12. Notices. All notices, requests, consents, claims, demands, waivers and other communications under this Agreement (each, a “Notice”, and with the correlative meaning “Notify”) must be in writing and addressed to the other Party at its address set forth below its signature on this Agreement (or to such other address that the receiving Party may designate from time to time in accordance with this Section 10).
13. Severability. If any term or provision of this Agreement is found by a court of competent jurisdiction to be invalid, illegal or unenforceable in any jurisdiction, such invalidity, illegality or unenforceability shall not affect any other term or provision of this Agreement or invalidate or render unenforceable such term or provision in any other jurisdiction.
14. Amendments. No amendment to or modification of this Agreement is effective unless it is in writing, identified as an amendment to this Agreement, and executed by an authorized representative of each Party.
15. Waiver. No waiver by any Party of any of the provisions of this Agreement shall be effective unless explicitly set forth in writing and signed by the Party so waiving.
16. Assignment. Both Parties shall not assign, transfer, delegate or subcontract any of its rights or delegate any of its obligations under this Agreement without the prior written consent from the other Party, except for an assignment to a purchaser of all or substantially all of a Party’s assets.
17. Successors and Assigns. This Agreement is binding on and inures to the benefit of the Parties to this Agreement and their respective permitted successors and permitted assigns.

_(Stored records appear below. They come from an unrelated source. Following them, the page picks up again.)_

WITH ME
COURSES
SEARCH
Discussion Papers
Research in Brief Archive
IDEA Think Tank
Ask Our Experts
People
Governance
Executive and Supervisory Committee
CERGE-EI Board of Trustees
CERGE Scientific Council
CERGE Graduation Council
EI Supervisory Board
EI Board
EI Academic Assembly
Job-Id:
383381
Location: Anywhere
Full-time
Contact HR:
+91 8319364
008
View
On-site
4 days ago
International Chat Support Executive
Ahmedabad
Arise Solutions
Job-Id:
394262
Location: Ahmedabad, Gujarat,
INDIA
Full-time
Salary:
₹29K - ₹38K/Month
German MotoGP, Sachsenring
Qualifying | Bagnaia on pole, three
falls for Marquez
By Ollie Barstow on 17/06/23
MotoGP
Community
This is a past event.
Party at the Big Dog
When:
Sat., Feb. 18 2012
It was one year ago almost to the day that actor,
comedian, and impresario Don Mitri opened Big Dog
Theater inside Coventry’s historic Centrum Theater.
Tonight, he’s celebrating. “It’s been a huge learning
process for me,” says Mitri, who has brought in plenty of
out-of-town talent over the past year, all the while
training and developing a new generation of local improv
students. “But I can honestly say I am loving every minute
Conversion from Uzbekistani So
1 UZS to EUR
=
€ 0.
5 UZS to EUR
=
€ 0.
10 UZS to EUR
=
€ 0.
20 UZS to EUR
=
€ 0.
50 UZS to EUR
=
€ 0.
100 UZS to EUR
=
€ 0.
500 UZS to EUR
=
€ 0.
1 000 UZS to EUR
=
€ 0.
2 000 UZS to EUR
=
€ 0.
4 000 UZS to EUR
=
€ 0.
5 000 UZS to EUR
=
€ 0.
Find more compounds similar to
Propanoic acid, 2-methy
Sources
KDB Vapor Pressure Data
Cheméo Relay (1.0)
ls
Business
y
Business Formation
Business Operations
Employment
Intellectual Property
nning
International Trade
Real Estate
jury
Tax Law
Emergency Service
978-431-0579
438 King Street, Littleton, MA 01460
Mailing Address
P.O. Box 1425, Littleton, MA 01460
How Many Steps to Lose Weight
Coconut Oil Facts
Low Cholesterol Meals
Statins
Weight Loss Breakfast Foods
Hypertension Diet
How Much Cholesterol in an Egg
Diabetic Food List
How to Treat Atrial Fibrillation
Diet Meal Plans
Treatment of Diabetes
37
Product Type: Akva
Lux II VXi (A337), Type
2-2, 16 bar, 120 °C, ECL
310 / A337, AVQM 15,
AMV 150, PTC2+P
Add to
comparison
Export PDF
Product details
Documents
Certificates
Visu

18. Relationship of the Parties. The relationship between the Parties is that of independent contractors.
19. No Third-Party Beneficiaries. Except as provided in Section 8, this Agreement benefits solely the Parties to this Agreement and their respective permitted successors and assignees and nothing in this Agreement, express or implied, confers on any other Person any legal or equitable right, benefit or remedy of any nature whatsoever under or by reason of this Agreement.
20. Governing Law. This Agreement and all related documents including all exhibits attached hereto, and all matters arising out of or relating to this Agreement, are governed by, and construed in accordance with, the laws of the State of Delaware and the Parties agree to the exclusive jurisdiction of the state and federal courts located in Louisville, Kentucky, each party waiving any right to assert forum non-conveniens.
21. Counterparts. This Agreement may be executed in counterparts, each of which is deemed an original, but all of which together are deemed to be one and the same agreement.
22. Publicity. Neither Party may publicly refer to or use the name or logo of the other Party without the prior written approval of such other Party.